- [Directions]
1. Do these statements agree with the thesis abstracts? Answer yes or no for each and quote the deciding words of the text exactly.
(a) The clinical psychologists interviewed received their PhD between 1973 and 1995.
(b) The essay on women's humor uses Dorothy Parker as a case study.
(c) The third category of analysis proposed for humor is the author's feminist intent.
2. Can you carry the thesis abstracts further, starting after their last line?

---- Page extract

There are numerous methods through which one can become trained as a clinical psychologist and various career paths one can follow afterward. This field is complicated further by the tense relationship between theory and practice. This paper analyzes the relationship between theory and practice in clinical psychology. Which theories are taught, implemented in practice, and have become adopted as standard models over time varies and are influenced by larger hierarchical structures.  Many popular theories within the profession fail to account for oppressive structures clients might face, and thus do not provide quality care for people with marginalized social identities. I examine modifications in the field by interviewing clinical psychologists who received their PhD between 1973 and 1995.  I identify strengths and weaknesses in the relationship between theory and practice and offer suggestions for how the profession can develop more helpful therapeutic tools that consider clients within the oppressive institutions they face.  Thesis advisors:  Lorraine Gutierrez and Edith Lewis.

Kaitlyn Filip
Genre Trouble: Locating the Politics of Women's Humor

What difference does a joke make? This essay examines the genre of women’s humor from a feminist, political theoretical perspective. I argue that feminist accounts of humor assess the political validity of a work on the basis of one, or both, of two standards: the political nature of the content of the work and/or the presumed feminist intent of the author in writing the work.  Taking early-20th century wit Dorothy Parker as a case study in which neither of these standards is always easily met I propose a third category of analysis: the role of the public in perceiving the importance of the work. I further call for a broader interpretation of humor that is attentive to both the gendering of the genre as well as the dynamic nature of reading and writing. In such an interpretation, the importance of a joke is shown to be profound.  Thesis advisor:  Elizabeth Wingrove.

--------
---- Data excerpts

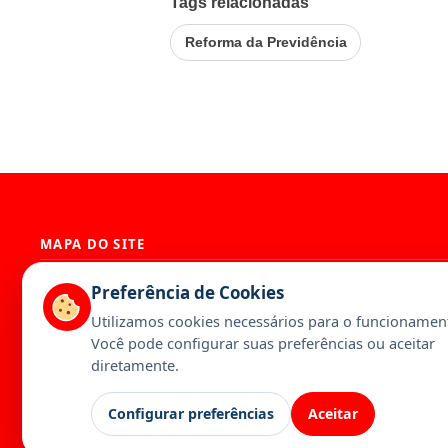
Tags relacionadas
Reforma da Previdência
MAPA DO SITE
História
Presidência
Preferência de Cookies
Diretoria
Base Territori
Utilizamos cookies necessários para o funcionament
Estatuto
Artigos
Você pode configurar suas preferências ou aceitar
Notícias
Publicações
diretamente.
Serviços
Galeria
Configurar preferências
Aceitar
Canal da Federação
Calendário
Contato
Inscreva-se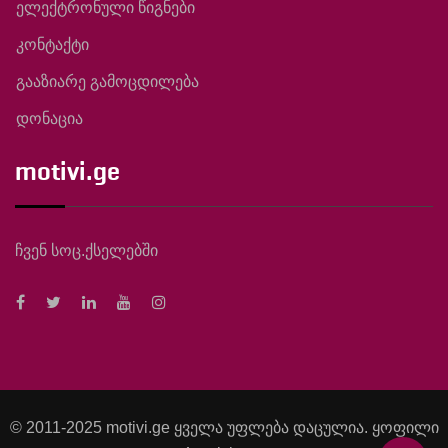
ელექტრონული წიგნები
კონტაქტი
გააზიარე გამოცდილება
დონაცია
motivi.ge
ჩვენ სოც.ქსელებში
© 2011-2025 motivi.ge ყველა უფლება დაცულია. ყოფილი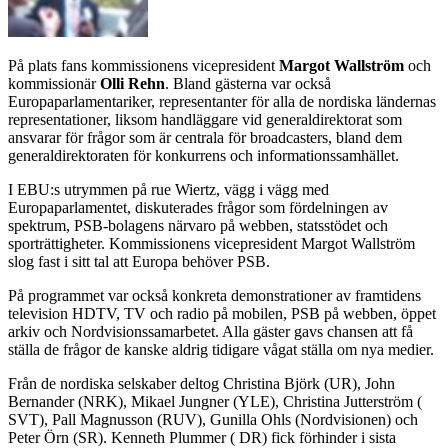
På plats fans kommissionens vicepresident
Margot Wallström
och
kommissionär
Olli Rehn
. Bland gästerna var också
Europaparlamentariker, representanter för alla de nordiska ländernas
representationer, liksom handläggare vid generaldirektorat som
ansvarar för frågor som är centrala för broadcasters, bland dem
generaldirektoraten för konkurrens och informationssamhället.
I EBU:s utrymmen på rue Wiertz, vägg i vägg med
Europaparlamentet, diskuterades frågor som fördelningen av
spektrum, PSB-bolagens närvaro på webben, statsstödet och
sporträttigheter. Kommissionens vicepresident Margot Wallström
slog fast i sitt tal att Europa behöver PSB.
På programmet var också konkreta demonstrationer av framtidens
television HDTV, TV och radio på mobilen, PSB på webben, öppet
arkiv och Nordvisionssamarbetet. Alla gäster gavs chansen att få
ställa de frågor de kanske aldrig tidigare vågat ställa om nya medier.
Från de nordiska selskaber deltog Christina Björk (UR), John
Bernander (NRK), Mikael Jungner (YLE), Christina Jutterström (
SVT), Pall Magnusson (RUV), Gunilla Ohls (Nordvisionen) och
Peter Örn (SR). Kenneth Plummer ( DR) fick förhinder i sista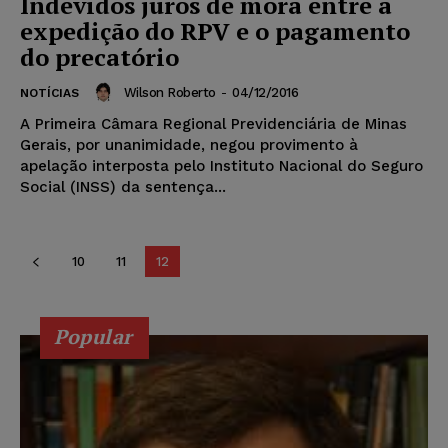
Indevidos juros de mora entre a
expedição do RPV e o pagamento
do precatório
Wilson Roberto
-
04/12/2016
NOTÍCIAS
A Primeira Câmara Regional Previdenciária de Minas
Gerais, por unanimidade, negou provimento à
apelação interposta pelo Instituto Nacional do Seguro
Social (INSS) da sentença...
10
11
12
Popular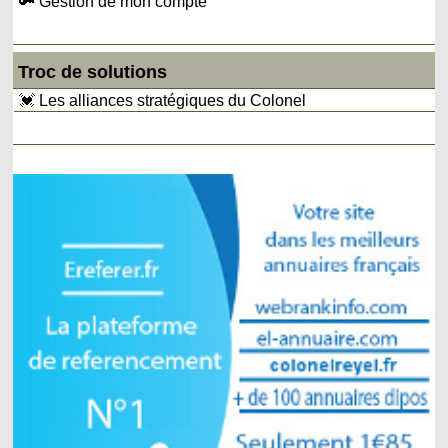
🔑 Gestion de mon compte
Troc de solutions
💓 Les alliances stratégiques du Colonel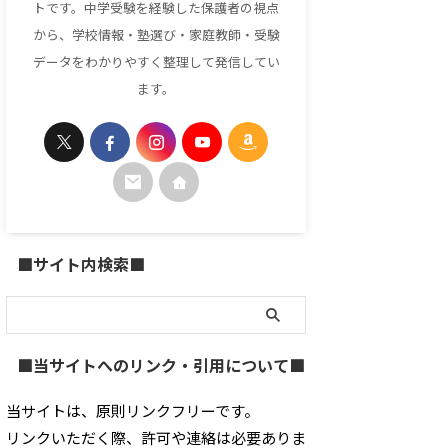
トです。中学受験を経験した保護者の視点
から、学校情報・塾選び・家庭教師・受験
データをわかりやすく整理して発信してい
ます。
■サイト内検索■
■当サイトへのリンク・引用について■
当サイトは、原則リンクフリーです。
リンクいただく際、許可や連絡は必要ありま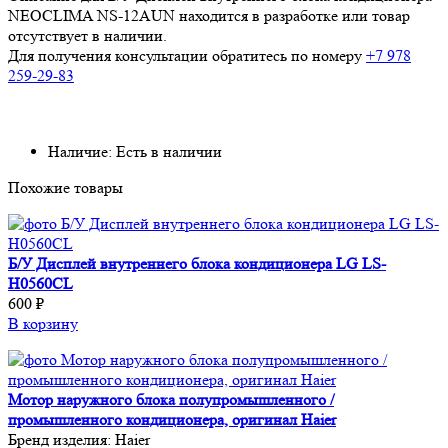
NEOCLIMA NS-12AUN находится в разработке или товар
отсутствует в наличии.
Для получения консультации обратитесь по номеру
+7 978
259-29-83
Наличие: Есть в наличии
Похожие товары
Б/У Дисплей внутреннего блока кондиционера LG LS-
H0560CL
600 ₽
В корзину
Мотор наружного блока полупромышленного /
промышленного кондиционера, оригинал Haier
Бренд изделия:
Haier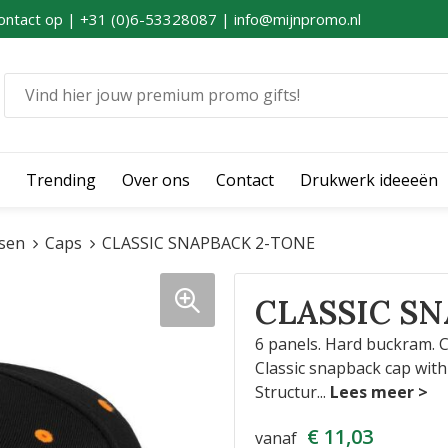
ontact op | +31 (0)6-53328087 | info@mijnpromo.nl
Trending
Over ons
Contact
Drukwerk ideeeën
sen
Caps
CLASSIC SNAPBACK 2-TONE
CLASSIC S
6 panels. Hard buckram. C
Classic snapback cap wit
Structur
...
€ 11,03
vanaf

--------

- [Responses per task]
1.
(a) Yes: "interviewing clinical psychologists who received their PhD between 1973 and 1995"
(b) Yes: "Taking early-20th century wit Dorothy Parker as a case study"
(c) No: "I propose a third category of analysis: the role of the public in perceiving the importance of the work"

2.
Rachel Fentin
Disobedient Youth:  Political Involvement and Genre Resistance in
Contemporary Young Adult Dystopian Fiction

Young adult fiction has experienced a boom in publication and readership in recent years bringing with it a surprising number of dystopian novels for young adults. The young adult dystopian novel is more than just a market phenomenon; the novels of this sub-genre consistently tackle the complex relationship between adolescents and political involvement. Marginalized within the conventional political structure and excluded from acceptable forms of dissent yet youthfully drawn to change and rebellion, young adult heroes establish their citizenship and political commitment through resistance and civil disobedience. This thesis explores two young adult dystopian trilogies, The Hunger Games and The Giver series, and examines the ways that the image of the Romantic child and the adolescent period of development interact with the traditional conventions of the classic genres adapted for young adults. Ultimately this creates unique pressures placed on the adolescent protagonist and has implications about young adult power, agency, and exclusion. Thesis advisor:  June Howard.

Lindsay Acker
Femicide or Genocide?: Tracing the Evolution of Jurisprudence on Sexual Crimes in International Law

The creation of the International Criminal Tribunal for the Former Yugoslavia (ICTY) following the Balkan War of the 1990s brought a multi-faceted and complex debate to the feminist legal community. How should the tribunal define and rule on sexual violence as a war crime? Was it femicide or genocide? In this paper, I trace the evolution of the ICTY's jurisprudence on sexual crimes, looking at the ways the feminist debate from the 1990s was mapped upon the case law of the tribunal. Situating the jurisprudence of the tribunal within larger discussions of international human rights for women, I conclude by showing how various lessons from the tribunal have been incorporated into the permanent International Criminal Court (ICC).   Thesis advisor:  Sueann Caulfield.